**About this exercise**: Can you turn everything from the start of the entries below down to and including the line containing "20: (344, 253)" into a numbered list? Skip blank lines and leave the pictures out.

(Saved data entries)
- - - -
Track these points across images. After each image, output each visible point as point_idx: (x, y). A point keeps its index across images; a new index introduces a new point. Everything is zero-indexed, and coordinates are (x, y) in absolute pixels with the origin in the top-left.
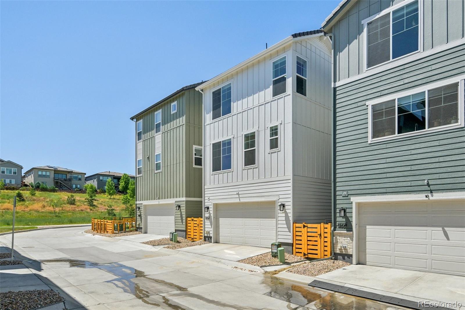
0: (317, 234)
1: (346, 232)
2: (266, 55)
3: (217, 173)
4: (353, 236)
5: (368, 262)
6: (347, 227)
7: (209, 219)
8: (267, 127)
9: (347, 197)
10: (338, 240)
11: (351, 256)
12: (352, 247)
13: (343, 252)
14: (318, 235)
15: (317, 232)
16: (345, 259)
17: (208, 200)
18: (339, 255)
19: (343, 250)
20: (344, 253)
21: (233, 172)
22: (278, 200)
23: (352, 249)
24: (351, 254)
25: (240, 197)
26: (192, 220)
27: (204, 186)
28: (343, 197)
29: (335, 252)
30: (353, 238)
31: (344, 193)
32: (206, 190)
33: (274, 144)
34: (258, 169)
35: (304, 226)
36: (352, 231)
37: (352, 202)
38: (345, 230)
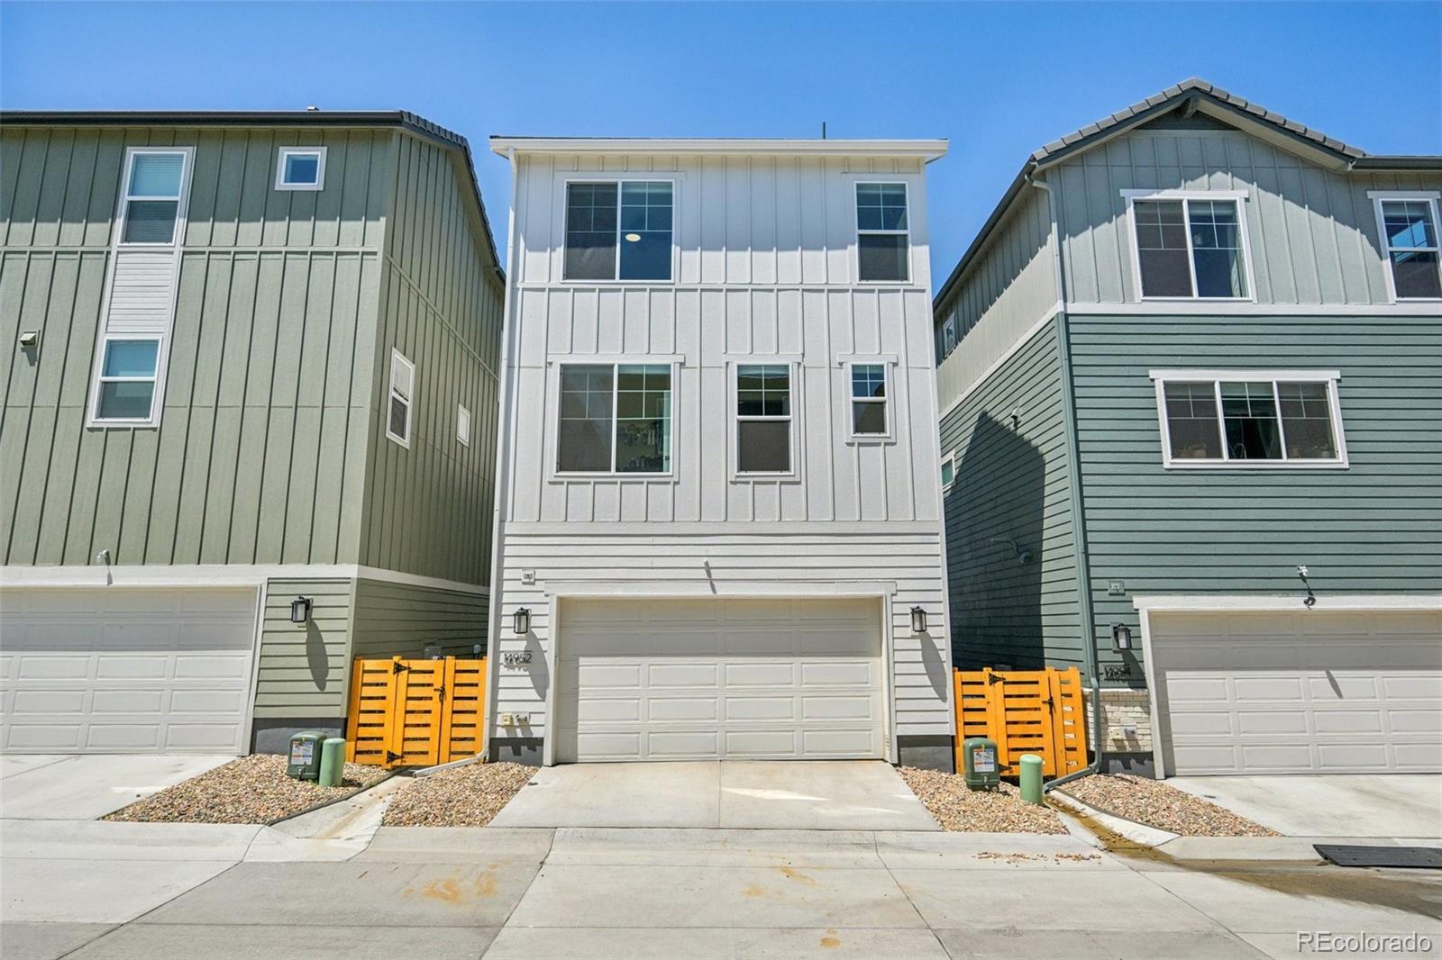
0: (1040, 700)
1: (1129, 690)
2: (829, 154)
3: (587, 480)
4: (1148, 702)
5: (1180, 768)
6: (1129, 678)
7: (526, 661)
8: (841, 364)
9: (1122, 596)
10: (1109, 715)
11: (1150, 756)
12: (1148, 731)
13: (1125, 747)
14: (1044, 702)
15: (1038, 696)
16: (1130, 768)
17: (524, 583)
18: (1112, 759)
19: (1126, 743)
20: (1128, 750)
21: (676, 483)
22: (892, 595)
23: (1149, 737)
24: (1150, 750)
25: (713, 577)
26: (398, 668)
27: (502, 521)
28: (1111, 594)
29: (1103, 750)
30: (1148, 707)
31: (1113, 585)
32: (508, 540)
33: (869, 419)
34: (803, 486)
35: (993, 680)
36: (1146, 688)
37: (1138, 610)
38: (1126, 684)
- - - -
**Output**:
1. Track these points across images. After each image, output each visible point as point_idx: (x, y). A point keeps its index across images; a new index introduces a new point. Everything is zero-indexed, and coordinates are (x, y) in absolute pixels with the origin in the top-left.
2. 0: (317, 234)
3. 1: (346, 232)
4. 2: (266, 55)
5. 3: (217, 173)
6. 4: (353, 236)
7. 5: (368, 262)
8. 6: (347, 227)
9. 7: (209, 219)
10. 8: (267, 127)
11. 9: (347, 197)
12. 10: (338, 240)
13. 11: (351, 256)
14. 12: (352, 247)
15. 13: (343, 252)
16. 14: (318, 235)
17. 15: (317, 232)
18. 16: (345, 259)
19. 17: (208, 200)
20. 18: (339, 255)
21. 19: (343, 250)
22. 20: (344, 253)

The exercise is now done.